The sediment of the present investigation had an EC of only 0.23 to 1.22 dS m-1 and our data suggest that an increasing EC might lead to larger P bioavailability and eutrophication (figure 7). This larger growth could be related with greater ionic pair’s formation of orthophosphate, but it might also be due to other factors such pollution entering the river system. Several earlier studies also showed a rise in P bioavailability with increasing salinity (Jordan et al., 2008; Hartzell et al., 2010; Li et al., 2015); however, this salinity is in the threshold that does not hinder organism survival (EC = 0.46 ± 0.28). From the negative relationship between algae growth and both CCE and pH could be deduced that these sediment properties restricted the degree of eutrophication (Figure 5). Therefore, Selenastrum capricornutum is not calcium-loving and occurs in calcareous streams with deposits of travertine and tufa. Drylie et al (2019) reported that CaCO3 dampened the effects of eutrophication-induced acidification and OM enrichment in the costal sediments. There is also a positive relationship between OM and the algae growth, which might represent the availability of organic P for the growth of algae thus decreasing resilience of river system by creating hypoxic condition in water (Kortinger et al., 2001)

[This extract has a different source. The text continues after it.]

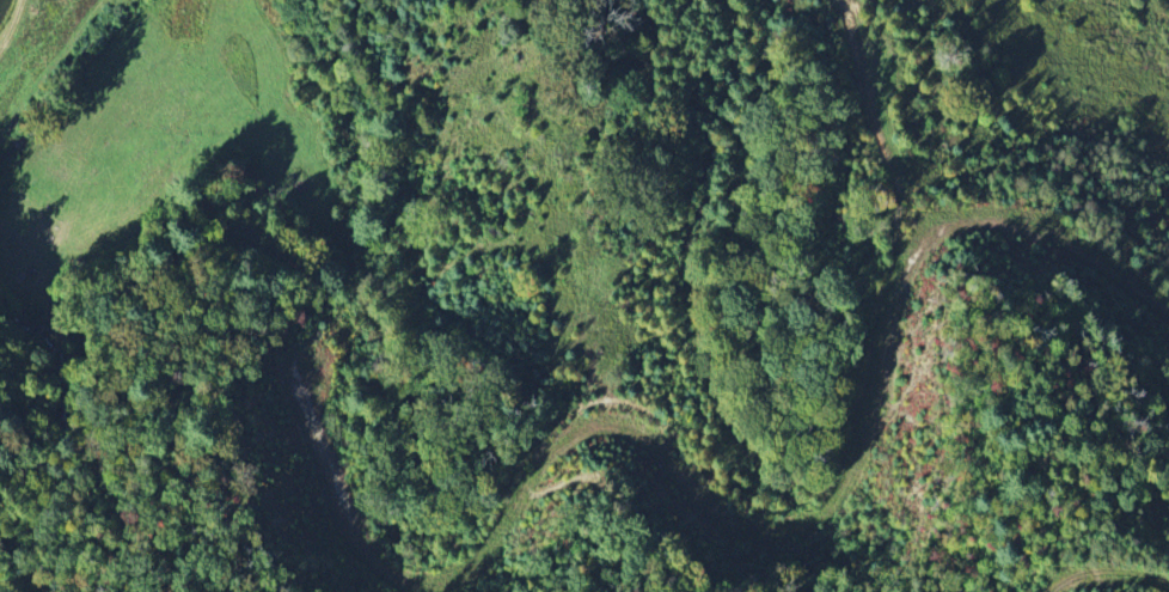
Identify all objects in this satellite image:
road: (723, 513)

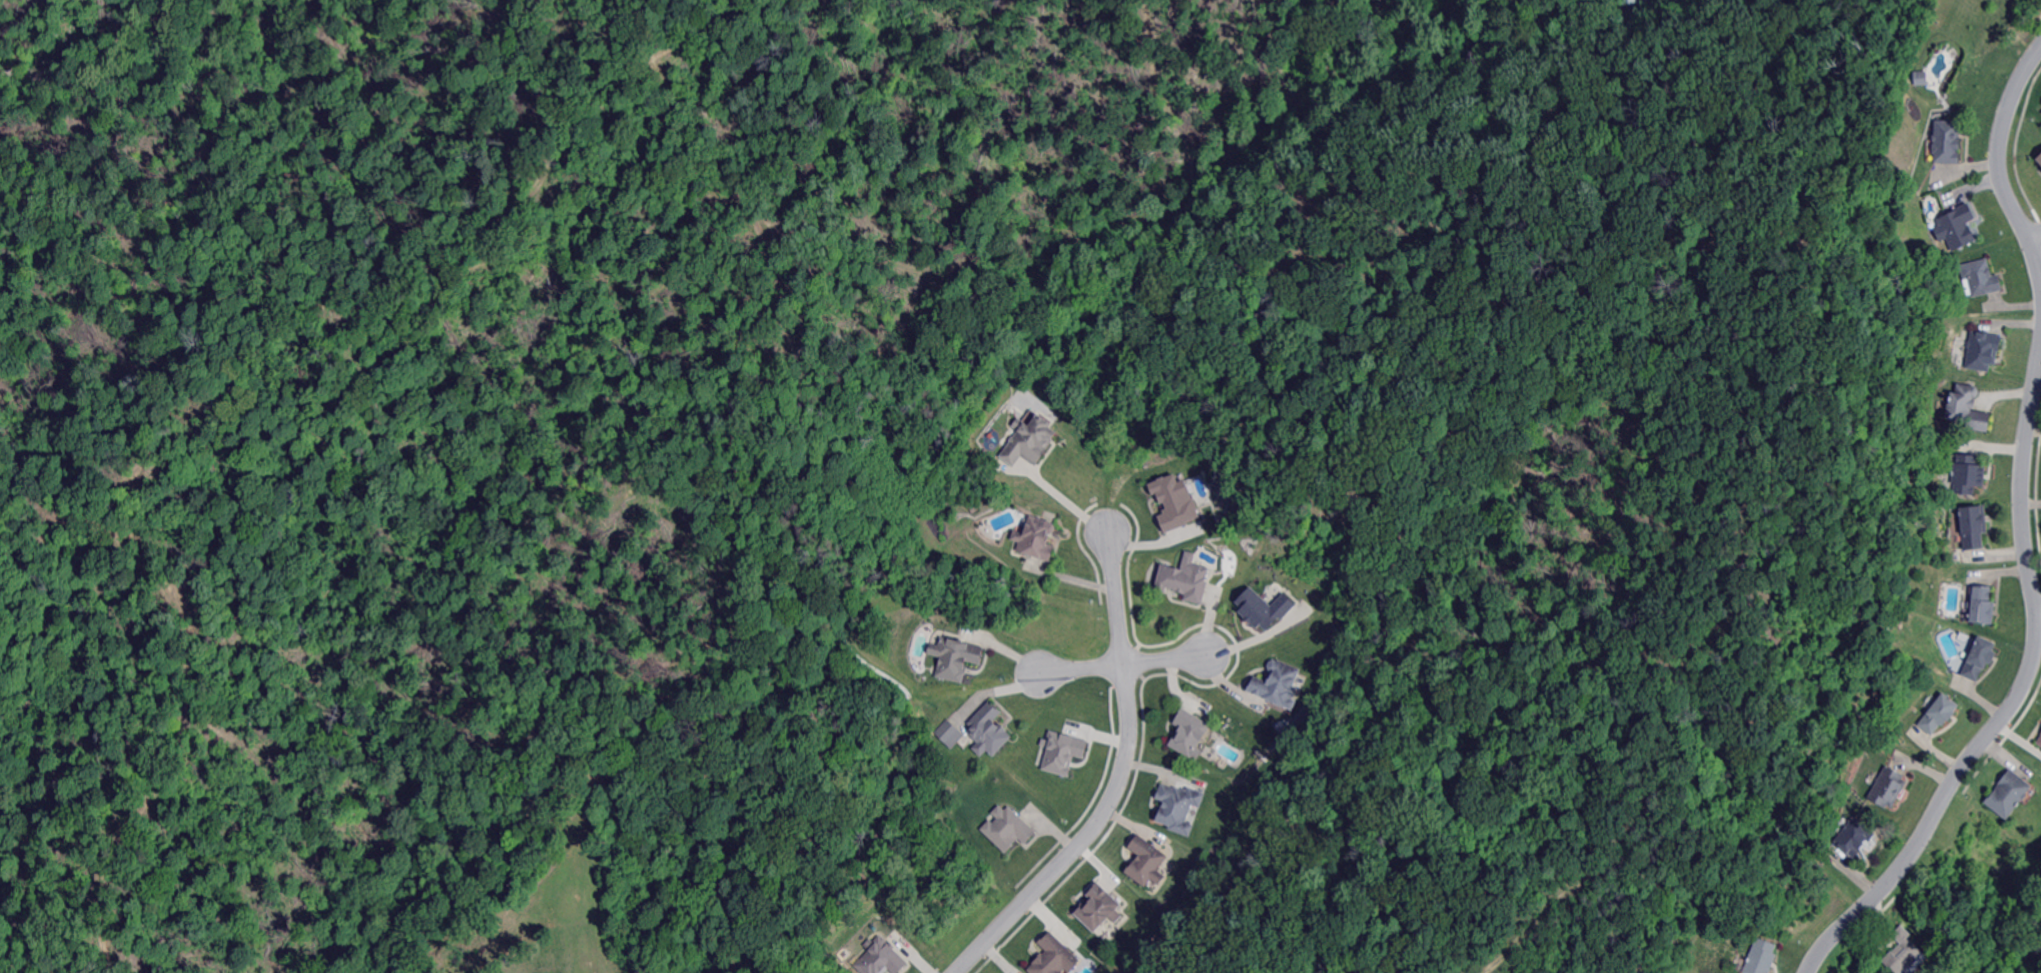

The P extractants were negatively correlated with pH and the correlation was strongest with 0.1 M NaOH. Wang et al. (2012) concluded that soil pH was master variable in estimating P mobility and leaching by single P extraction indicators. The study by Arfania et al. (2018) revealed that sediment chemical properties such as electrical conductivity, organic matter, pH and calcium carbonate, had effects on the distribution and bioavailability of P pools. Calcium carbonate equivalence (CCE) was negatively correlated with Colwell and NaOH 0.1 M. Olsen, Colwell and 0.1 M NaOH extractant were positively correlated with organic matter content Jalali and Jalali. (2017) reported that pH, and EC made important contributions to most P release from leaching column, while OM and silt content was less contributed on P availability. A positive correlation of Olsen and Mehlich III with the silt fraction signified the influence of sediment particle size on P bioavailability.